Blood Father is an easy read with some great characters and the odd exciting action set-piece; the ending lets the story down though and I really hope they tweak it for the movie. Definitely worth a read though.
Plot: Lydia Carson, age 17, has managed to get herself mixed up with the wrong people: her boyfriend, an older man, is obviously not on the right side of the law. When he takes her along on a job and then insists that Lydia shoot someone (as a character-building exercise), Lydia does exactly that–but instead of the intended victim, she shoots her boyfriend. Now, on the run from his colleagues (cohorts?), she turns to the only person who can help: her long-estranged father, newly sprung from prison and trying to turn his life around. Unfortunately, the only way to protect his daughter is to plunge right back into his old life.
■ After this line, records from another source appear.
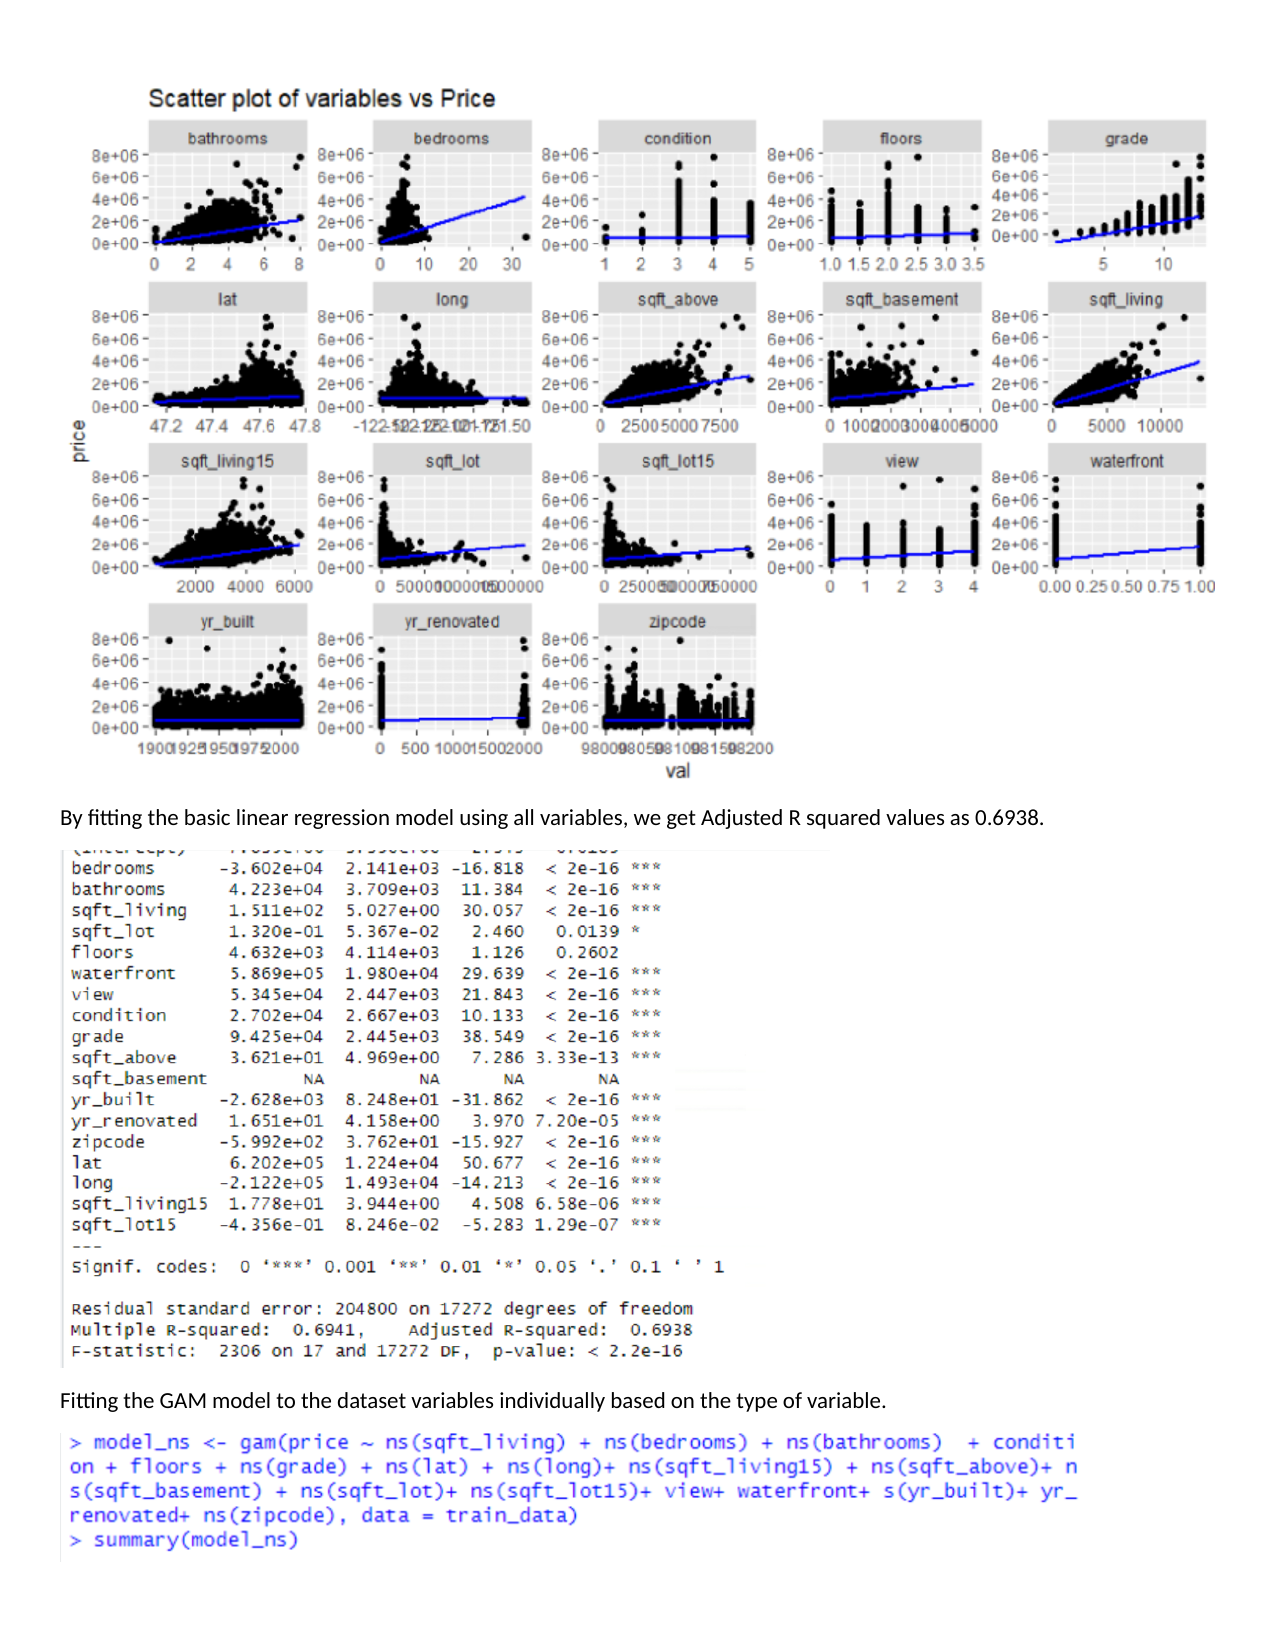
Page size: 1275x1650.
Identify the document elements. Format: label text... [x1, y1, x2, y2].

picture [60, 75, 1215, 785]
picture [60, 850, 830, 1368]
text Fitting the GAM model to the dataset variables individually based on the type of variable. [60, 1387, 1215, 1415]
text By fitting the basic linear regression model using all variables, we get Adjusted R squared values as 0.6938. [60, 803, 1215, 831]
picture [60, 1433, 1083, 1562]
Review: We seem to always be discussing the upcoming movie adaptation of Blood Father and no release date has yet been confirmed but it’s looking likely that it will now be released in 2016.
To tide me over I thought I would read the original novel to get an idea of the story; it’s actually quite different to what you may be expecting and isn’t the Taken-esque tale we originally thought.
It’s very much a tale of family, especially the relationship between a daughter and her estranged father Link (Mel Gibson in the film).
The character of Link is almost more of a side character and it’s really about Lydia, the screw up daughter of Link who calls him for help after she shoots her drug-dealer boyfriend Jonah.
We get flashbacks into how Lydia and Jonah meet and it’s very much a character piece; she is quite difficult to root for as she is so messed up but that’s the whole point of the story.
Link is suitably badass and he has a few cool action sequences but there are also some nice scenes as he tries to reconnect with his daughter and we find out more about his past, the time he spent in prison and even some of the people he’s killed. Despite this he was a vulnerable side and I can totally picture Gibson playing him perfectly.
There are some nice twists and turns to the story and the characters are certainly memorable but the only thing is the ending is rather flat. I’m hoping they make it a bit more cinematic and exciting for the movie as I found it incredibly unsatisfactory.
Author Peter Craig paints some exciting action scenes and his use of language captures LA life perfectly. From the pushers, to even small characters they all feel like real people and the story has moments of nail biting tension.
Sadly there are no bar fights or massive punch ups to speak of so hopefully they change that up for the movie as well.
Overall, Blood Father is an easy read with some great characters and the odd exciting action set-piece; the ending lets the story down though and I really hope they tweak it for the movie. Definitely worth a read though.